Remark: I have used a "tricky" method. As you can see, I have defined the variable a as a pointer to string. The initializer has taken a constant array of strings and then initialized the variable a with it. The variable a now can be safely treated and indexed as an array of exactly 4 pointer-to-strings.
That is the reason why the "swap" works fine in the double-for algorithm: The memory addresses are swapped instead the entire strings.
Steps you likely should take:
Populate array with state names
Create method to swap two states in place in the array
At this point you have all the tools necessary to use strcmp to implement any sorting algorithm you choose
Most sorting methods rely on two things.
Being able to rearrange a list (i.e. swap)

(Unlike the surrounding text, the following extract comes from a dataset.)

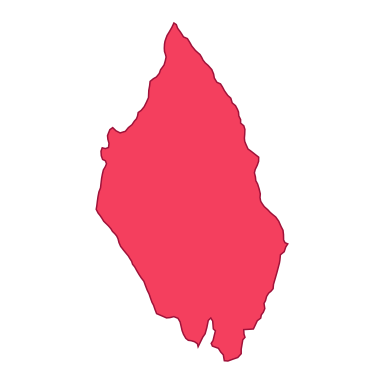 the district of Santa Maria do Salto, Minas Gerais, Brazil
{"feature_id": "56859067B45600385966200", "entity_name": "Santa Maria do Salto", "entity_type": "district", "adm_level": 2, "iso_a3": "BRA", "parent_name": "Brazil", "parent_adm1": "Minas Gerais", "projection": "albers", "projection_center": [-40.119, -16.295], "detail": "fine", "context": "isolated", "style": "filled", "palette": "rose", "viewbox_px": 384, "rotation_deg": 0, "n_neighbors": 0, "source": "geoboundaries", "source_scale": "gbopen_adm2", "svg_char_len": 2683}
<svg xmlns="http://www.w3.org/2000/svg" viewBox="0 0 384 384"><path d="M287.8,243.9L285.0,242.7L283.6,240.0L283.5,234.6L283.0,230.3L280.9,226.2L278.7,221.2L275.7,217.0L272.5,214.4L270.2,212.4L267.7,209.7L264.3,206.7L262.3,203.9L260.7,201.3L260.0,197.6L260.3,193.9L259.1,188.8L257.6,184.0L255.8,180.7L255.4,176.8L254.4,172.8L255.2,169.5L257.3,165.1L258.6,161.3L258.7,157.2L255.1,154.4L251.3,151.4L248.0,149.0L245.9,144.3L244.7,141.3L244.4,138.2L244.7,134.5L244.9,129.4L243.8,125.8L240.6,123.1L240.6,119.6L238.8,115.9L238.5,112.0L237.4,109.3L235.5,105.7L232.2,102.9L230.8,98.2L227.7,95.4L224.4,90.7L222.4,86.9L220.5,83.9L216.9,82.3L214.3,78.0L213.6,74.0L211.8,69.6L208.2,65.5L205.1,62.8L203.0,60.1L201.7,57.4L200.0,54.6L197.5,52.4L195.4,50.5L193.6,48.3L191.8,46.1L189.8,42.5L187.4,38.6L183.5,36.9L180.6,32.3L177.6,28.2L176.3,24.6L173.9,23.0L171.9,27.3L169.2,32.0L167.1,35.4L165.9,38.6L165.0,41.3L164.5,44.2L164.3,48.2L164.5,51.5L165.4,54.2L166.1,57.0L165.3,60.8L164.1,64.9L162.4,67.3L160.6,69.7L159.3,73.4L156.4,77.0L153.4,78.7L150.1,81.4L149.6,85.9L148.8,90.3L148.6,94.6L148.5,97.6L146.4,102.3L144.2,106.7L141.2,110.4L138.2,112.5L137.5,116.2L136.4,118.9L134.4,121.1L132.0,124.7L128.4,127.6L125.4,131.3L120.1,132.9L116.0,130.8L112.7,127.6L109.9,129.6L108.5,133.0L107.5,135.7L107.9,139.4L109.0,143.4L108.5,147.5L105.4,148.6L102.2,147.8L101.0,151.2L101.3,155.8L102.6,159.4L105.4,160.8L106.5,163.8L105.4,166.5L103.4,169.9L102.4,174.1L101.6,178.4L101.0,183.5L100.5,187.9L98.9,192.0L98.0,196.7L97.4,201.0L96.8,205.8L96.2,209.3L98.2,213.2L100.0,215.4L101.9,218.2L103.7,221.2L105.9,223.4L108.4,225.8L110.8,228.6L112.5,231.4L114.9,233.8L116.7,236.0L118.0,238.7L119.0,242.6L120.6,246.3L123.2,249.7L125.8,252.9L128.3,255.9L129.8,258.4L131.6,261.2L132.6,264.3L134.7,266.9L136.8,270.7L139.1,274.6L141.2,277.8L143.9,281.3L145.5,285.7L147.1,289.9L149.1,294.0L150.6,298.4L152.0,302.3L153.6,305.3L154.8,308.9L156.6,313.6L161.7,315.8L166.5,317.9L170.0,317.6L173.9,316.6L178.0,318.3L180.1,321.9L181.1,326.2L182.1,330.6L183.5,334.3L185.8,338.3L188.3,340.3L191.2,340.7L194.5,341.7L197.4,343.7L198.1,346.7L202.8,337.1L205.1,333.8L206.8,327.7L208.3,320.4L210.8,318.0L212.7,321.1L213.3,328.9L215.4,330.8L213.0,340.6L211.2,343.4L212.4,346.1L218.4,348.3L220.7,352.0L223.3,354.8L224.3,360.7L227.9,361.0L233.1,359.1L237.8,357.5L241.2,353.7L241.2,349.2L242.8,339.8L245.0,337.3L244.0,334.2L243.7,329.6L253.4,329.0L257.3,320.7L260.7,318.1L261.3,314.9L263.3,312.2L264.8,308.6L264.0,303.4L265.5,300.6L266.6,296.4L268.7,293.1L271.0,291.2L273.1,288.7L273.5,284.3L275.2,278.5L277.0,272.2L279.4,263.1L279.9,260.2L280.4,254.8L284.2,251.7L285.8,246.9L287.8,243.9Z" fill="#f43f5e" stroke="#9f1239" stroke-width="1.5"/></svg>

Being able to compare items in list to see if they should be swapped
I would work on getting those two things working correctly and the rest should just be learning a particular sorting algorithm
Beware of a little headaching problem: Strings are sorted by ascii numeric representations, so if you sort alphabetically like this, any capital letter will come before a lowercase letter e.g. "alpha", "beta", "gamma", "Theta" will be sorted as:
Theta, alpha, beta, gamma
When it comes to the sample array you have listed here the simple algorithm mentioned earlier might actually be the most efficient. The algorithm I'm referring to is the one where you start with the first element and then compare it to the others and substitute with the smallest you find and then going to the next element to do the same only dont compare it to the already sorted elements.
While this algorithm has an execution time of O(n^2). Where n is the number of elements in the array. It will usually be faster than something like quick sort (execution time O(n*log(n)) for smaller arrays. The reason being that quick sort has more overhead. For larger arrays quick sort will serve you better than the other method, which if memory serves me right is called substitution sort although I see it mentioned as "double for" in a different answer.